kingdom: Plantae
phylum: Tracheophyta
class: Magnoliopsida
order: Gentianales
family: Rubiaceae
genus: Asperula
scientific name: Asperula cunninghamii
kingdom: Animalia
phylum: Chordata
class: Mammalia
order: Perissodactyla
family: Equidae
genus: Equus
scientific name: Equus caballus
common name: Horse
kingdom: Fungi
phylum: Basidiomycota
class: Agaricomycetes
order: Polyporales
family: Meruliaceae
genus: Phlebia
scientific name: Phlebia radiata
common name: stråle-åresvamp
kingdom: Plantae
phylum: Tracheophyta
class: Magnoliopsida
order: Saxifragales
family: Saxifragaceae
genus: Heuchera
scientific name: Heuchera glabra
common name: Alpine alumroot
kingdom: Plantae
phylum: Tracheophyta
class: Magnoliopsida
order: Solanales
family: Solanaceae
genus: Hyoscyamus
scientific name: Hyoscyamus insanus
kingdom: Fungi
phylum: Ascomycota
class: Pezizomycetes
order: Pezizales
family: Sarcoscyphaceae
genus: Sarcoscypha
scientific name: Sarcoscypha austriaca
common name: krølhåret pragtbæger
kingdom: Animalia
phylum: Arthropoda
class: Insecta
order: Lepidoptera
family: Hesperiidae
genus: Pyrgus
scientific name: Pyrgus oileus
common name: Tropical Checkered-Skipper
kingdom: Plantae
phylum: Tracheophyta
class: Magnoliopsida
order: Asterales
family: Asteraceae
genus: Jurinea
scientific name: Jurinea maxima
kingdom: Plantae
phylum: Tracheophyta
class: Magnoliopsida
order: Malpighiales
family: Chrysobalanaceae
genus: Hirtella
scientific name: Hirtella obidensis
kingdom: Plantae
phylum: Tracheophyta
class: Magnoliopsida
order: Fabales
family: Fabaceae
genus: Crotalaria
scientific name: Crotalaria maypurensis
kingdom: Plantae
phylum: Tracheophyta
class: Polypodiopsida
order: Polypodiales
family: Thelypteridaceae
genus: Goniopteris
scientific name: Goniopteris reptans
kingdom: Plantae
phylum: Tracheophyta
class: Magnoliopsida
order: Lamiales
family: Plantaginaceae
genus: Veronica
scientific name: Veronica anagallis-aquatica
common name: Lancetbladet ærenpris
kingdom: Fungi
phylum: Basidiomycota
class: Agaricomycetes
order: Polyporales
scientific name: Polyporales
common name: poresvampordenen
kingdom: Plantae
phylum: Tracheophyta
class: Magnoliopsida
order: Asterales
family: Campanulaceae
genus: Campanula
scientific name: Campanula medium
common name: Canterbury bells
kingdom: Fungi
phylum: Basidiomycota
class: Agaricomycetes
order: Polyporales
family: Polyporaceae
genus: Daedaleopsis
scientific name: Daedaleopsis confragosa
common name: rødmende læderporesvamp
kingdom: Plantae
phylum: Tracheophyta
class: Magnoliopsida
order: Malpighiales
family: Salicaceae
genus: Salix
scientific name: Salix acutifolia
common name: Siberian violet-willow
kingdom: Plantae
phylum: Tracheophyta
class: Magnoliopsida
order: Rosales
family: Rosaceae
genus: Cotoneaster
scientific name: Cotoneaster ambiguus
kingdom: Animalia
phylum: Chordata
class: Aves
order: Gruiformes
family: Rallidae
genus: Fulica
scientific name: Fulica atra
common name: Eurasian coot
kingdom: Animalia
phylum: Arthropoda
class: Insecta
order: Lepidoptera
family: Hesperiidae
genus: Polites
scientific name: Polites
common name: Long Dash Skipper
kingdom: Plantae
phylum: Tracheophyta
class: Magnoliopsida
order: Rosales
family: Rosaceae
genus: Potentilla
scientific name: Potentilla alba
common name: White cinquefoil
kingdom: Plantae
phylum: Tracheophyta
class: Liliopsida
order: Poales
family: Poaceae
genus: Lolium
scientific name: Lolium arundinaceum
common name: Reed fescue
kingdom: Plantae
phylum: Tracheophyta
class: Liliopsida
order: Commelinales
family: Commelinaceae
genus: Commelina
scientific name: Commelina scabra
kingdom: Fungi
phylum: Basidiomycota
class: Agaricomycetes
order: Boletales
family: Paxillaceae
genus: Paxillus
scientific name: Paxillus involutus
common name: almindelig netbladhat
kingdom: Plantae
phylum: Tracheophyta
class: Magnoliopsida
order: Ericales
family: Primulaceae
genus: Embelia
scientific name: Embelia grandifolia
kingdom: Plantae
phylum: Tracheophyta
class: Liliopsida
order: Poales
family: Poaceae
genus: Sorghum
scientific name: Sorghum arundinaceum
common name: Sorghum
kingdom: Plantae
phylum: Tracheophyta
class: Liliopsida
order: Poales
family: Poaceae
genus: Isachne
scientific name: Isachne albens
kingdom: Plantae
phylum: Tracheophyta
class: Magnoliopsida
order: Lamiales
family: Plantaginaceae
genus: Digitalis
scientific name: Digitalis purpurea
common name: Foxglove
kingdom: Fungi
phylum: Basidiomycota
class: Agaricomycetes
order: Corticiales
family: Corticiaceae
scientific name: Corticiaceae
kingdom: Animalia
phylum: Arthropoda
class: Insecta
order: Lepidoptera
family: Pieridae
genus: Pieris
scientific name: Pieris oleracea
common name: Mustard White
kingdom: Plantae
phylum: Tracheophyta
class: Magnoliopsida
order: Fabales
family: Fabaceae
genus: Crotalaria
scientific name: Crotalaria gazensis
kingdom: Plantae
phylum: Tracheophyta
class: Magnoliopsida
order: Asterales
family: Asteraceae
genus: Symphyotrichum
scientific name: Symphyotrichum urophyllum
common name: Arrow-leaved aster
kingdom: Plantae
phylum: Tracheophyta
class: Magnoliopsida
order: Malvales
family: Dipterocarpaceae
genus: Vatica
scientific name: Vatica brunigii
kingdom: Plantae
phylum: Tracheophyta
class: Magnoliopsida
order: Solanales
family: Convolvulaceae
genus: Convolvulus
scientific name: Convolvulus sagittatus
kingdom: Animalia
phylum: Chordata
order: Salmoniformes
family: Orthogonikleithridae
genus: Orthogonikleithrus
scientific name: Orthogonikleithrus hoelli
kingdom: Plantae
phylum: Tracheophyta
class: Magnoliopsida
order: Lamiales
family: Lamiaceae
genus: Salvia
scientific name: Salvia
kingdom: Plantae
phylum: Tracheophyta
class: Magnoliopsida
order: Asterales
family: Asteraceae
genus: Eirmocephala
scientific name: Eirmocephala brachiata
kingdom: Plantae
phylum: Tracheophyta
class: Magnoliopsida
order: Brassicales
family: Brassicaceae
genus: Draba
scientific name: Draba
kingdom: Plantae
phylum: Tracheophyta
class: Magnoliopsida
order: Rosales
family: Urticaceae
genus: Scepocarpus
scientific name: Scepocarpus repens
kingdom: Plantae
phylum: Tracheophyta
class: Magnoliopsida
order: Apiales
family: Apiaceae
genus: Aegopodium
--- --- ---
* [Set task]:
Copy every one of the lines above, character for character.

* [Written answer]:
kingdom: Plantae
phylum: Tracheophyta
class: Magnoliopsida
order: Gentianales
family: Rubiaceae
genus: Asperula
scientific name: Asperula cunninghamii
kingdom: Animalia
phylum: Chordata
class: Mammalia
order: Perissodactyla
family: Equidae
genus: Equus
scientific name: Equus caballus
common name: Horse
kingdom: Fungi
phylum: Basidiomycota
class: Agaricomycetes
order: Polyporales
family: Meruliaceae
genus: Phlebia
scientific name: Phlebia radiata
common name: stråle-åresvamp
kingdom: Plantae
phylum: Tracheophyta
class: Magnoliopsida
order: Saxifragales
family: Saxifragaceae
genus: Heuchera
scientific name: Heuchera glabra
common name: Alpine alumroot
kingdom: Plantae
phylum: Tracheophyta
class: Magnoliopsida
order: Solanales
family: Solanaceae
genus: Hyoscyamus
scientific name: Hyoscyamus insanus
kingdom: Fungi
phylum: Ascomycota
class: Pezizomycetes
order: Pezizales
family: Sarcoscyphaceae
genus: Sarcoscypha
scientific name: Sarcoscypha austriaca
common name: krølhåret pragtbæger
kingdom: Animalia
phylum: Arthropoda
class: Insecta
order: Lepidoptera
family: Hesperiidae
genus: Pyrgus
scientific name: Pyrgus oileus
common name: Tropical Checkered-Skipper
kingdom: Plantae
phylum: Tracheophyta
class: Magnoliopsida
order: Asterales
family: Asteraceae
genus: Jurinea
scientific name: Jurinea maxima
kingdom: Plantae
phylum: Tracheophyta
class: Magnoliopsida
order: Malpighiales
family: Chrysobalanaceae
genus: Hirtella
scientific name: Hirtella obidensis
kingdom: Plantae
phylum: Tracheophyta
class: Magnoliopsida
order: Fabales
family: Fabaceae
genus: Crotalaria
scientific name: Crotalaria maypurensis
kingdom: Plantae
phylum: Tracheophyta
class: Polypodiopsida
order: Polypodiales
family: Thelypteridaceae
genus: Goniopteris
scientific name: Goniopteris reptans
kingdom: Plantae
phylum: Tracheophyta
class: Magnoliopsida
order: Lamiales
family: Plantaginaceae
genus: Veronica
scientific name: Veronica anagallis-aquatica
common name: Lancetbladet ærenpris
kingdom: Fungi
phylum: Basidiomycota
class: Agaricomycetes
order: Polyporales
scientific name: Polyporales
common name: poresvampordenen
kingdom: Plantae
phylum: Tracheophyta
class: Magnoliopsida
order: Asterales
family: Campanulaceae
genus: Campanula
scientific name: Campanula medium
common name: Canterbury bells
kingdom: Fungi
phylum: Basidiomycota
class: Agaricomycetes
order: Polyporales
family: Polyporaceae
genus: Daedaleopsis
scientific name: Daedaleopsis confragosa
common name: rødmende læderporesvamp
kingdom: Plantae
phylum: Tracheophyta
class: Magnoliopsida
order: Malpighiales
family: Salicaceae
genus: Salix
scientific name: Salix acutifolia
common name: Siberian violet-willow
kingdom: Plantae
phylum: Tracheophyta
class: Magnoliopsida
order: Rosales
family: Rosaceae
genus: Cotoneaster
scientific name: Cotoneaster ambiguus
kingdom: Animalia
phylum: Chordata
class: Aves
order: Gruiformes
family: Rallidae
genus: Fulica
scientific name: Fulica atra
common name: Eurasian coot
kingdom: Animalia
phylum: Arthropoda
class: Insecta
order: Lepidoptera
family: Hesperiidae
genus: Polites
scientific name: Polites
common name: Long Dash Skipper
kingdom: Plantae
phylum: Tracheophyta
class: Magnoliopsida
order: Rosales
family: Rosaceae
genus: Potentilla
scientific name: Potentilla alba
common name: White cinquefoil
kingdom: Plantae
phylum: Tracheophyta
class: Liliopsida
order: Poales
family: Poaceae
genus: Lolium
scientific name: Lolium arundinaceum
common name: Reed fescue
kingdom: Plantae
phylum: Tracheophyta
class: Liliopsida
order: Commelinales
family: Commelinaceae
genus: Commelina
scientific name: Commelina scabra
kingdom: Fungi
phylum: Basidiomycota
class: Agaricomycetes
order: Boletales
family: Paxillaceae
genus: Paxillus
scientific name: Paxillus involutus
common name: almindelig netbladhat
kingdom: Plantae
phylum: Tracheophyta
class: Magnoliopsida
order: Ericales
family: Primulaceae
genus: Embelia
scientific name: Embelia grandifolia
kingdom: Plantae
phylum: Tracheophyta
class: Liliopsida
order: Poales
family: Poaceae
genus: Sorghum
scientific name: Sorghum arundinaceum
common name: Sorghum
kingdom: Plantae
phylum: Tracheophyta
class: Liliopsida
order: Poales
family: Poaceae
genus: Isachne
scientific name: Isachne albens
kingdom: Plantae
phylum: Tracheophyta
class: Magnoliopsida
order: Lamiales
family: Plantaginaceae
genus: Digitalis
scientific name: Digitalis purpurea
common name: Foxglove
kingdom: Fungi
phylum: Basidiomycota
class: Agaricomycetes
order: Corticiales
family: Corticiaceae
scientific name: Corticiaceae
kingdom: Animalia
phylum: Arthropoda
class: Insecta
order: Lepidoptera
family: Pieridae
genus: Pieris
scientific name: Pieris oleracea
common name: Mustard White
kingdom: Plantae
phylum: Tracheophyta
class: Magnoliopsida
order: Fabales
family: Fabaceae
genus: Crotalaria
scientific name: Crotalaria gazensis
kingdom: Plantae
phylum: Tracheophyta
class: Magnoliopsida
order: Asterales
family: Asteraceae
genus: Symphyotrichum
scientific name: Symphyotrichum urophyllum
common name: Arrow-leaved aster
kingdom: Plantae
phylum: Tracheophyta
class: Magnoliopsida
order: Malvales
family: Dipterocarpaceae
genus: Vatica
scientific name: Vatica brunigii
kingdom: Plantae
phylum: Tracheophyta
class: Magnoliopsida
order: Solanales
family: Convolvulaceae
genus: Convolvulus
scientific name: Convolvulus sagittatus
kingdom: Animalia
phylum: Chordata
order: Salmoniformes
family: Orthogonikleithridae
genus: Orthogonikleithrus
scientific name: Orthogonikleithrus hoelli
kingdom: Plantae
phylum: Tracheophyta
class: Magnoliopsida
order: Lamiales
family: Lamiaceae
genus: Salvia
scientific name: Salvia
kingdom: Plantae
phylum: Tracheophyta
class: Magnoliopsida
order: Asterales
family: Asteraceae
genus: Eirmocephala
scientific name: Eirmocephala brachiata
kingdom: Plantae
phylum: Tracheophyta
class: Magnoliopsida
order: Brassicales
family: Brassicaceae
genus: Draba
scientific name: Draba
kingdom: Plantae
phylum: Tracheophyta
class: Magnoliopsida
order: Rosales
family: Urticaceae
genus: Scepocarpus
scientific name: Scepocarpus repens
kingdom: Plantae
phylum: Tracheophyta
class: Magnoliopsida
order: Apiales
family: Apiaceae
genus: Aegopodium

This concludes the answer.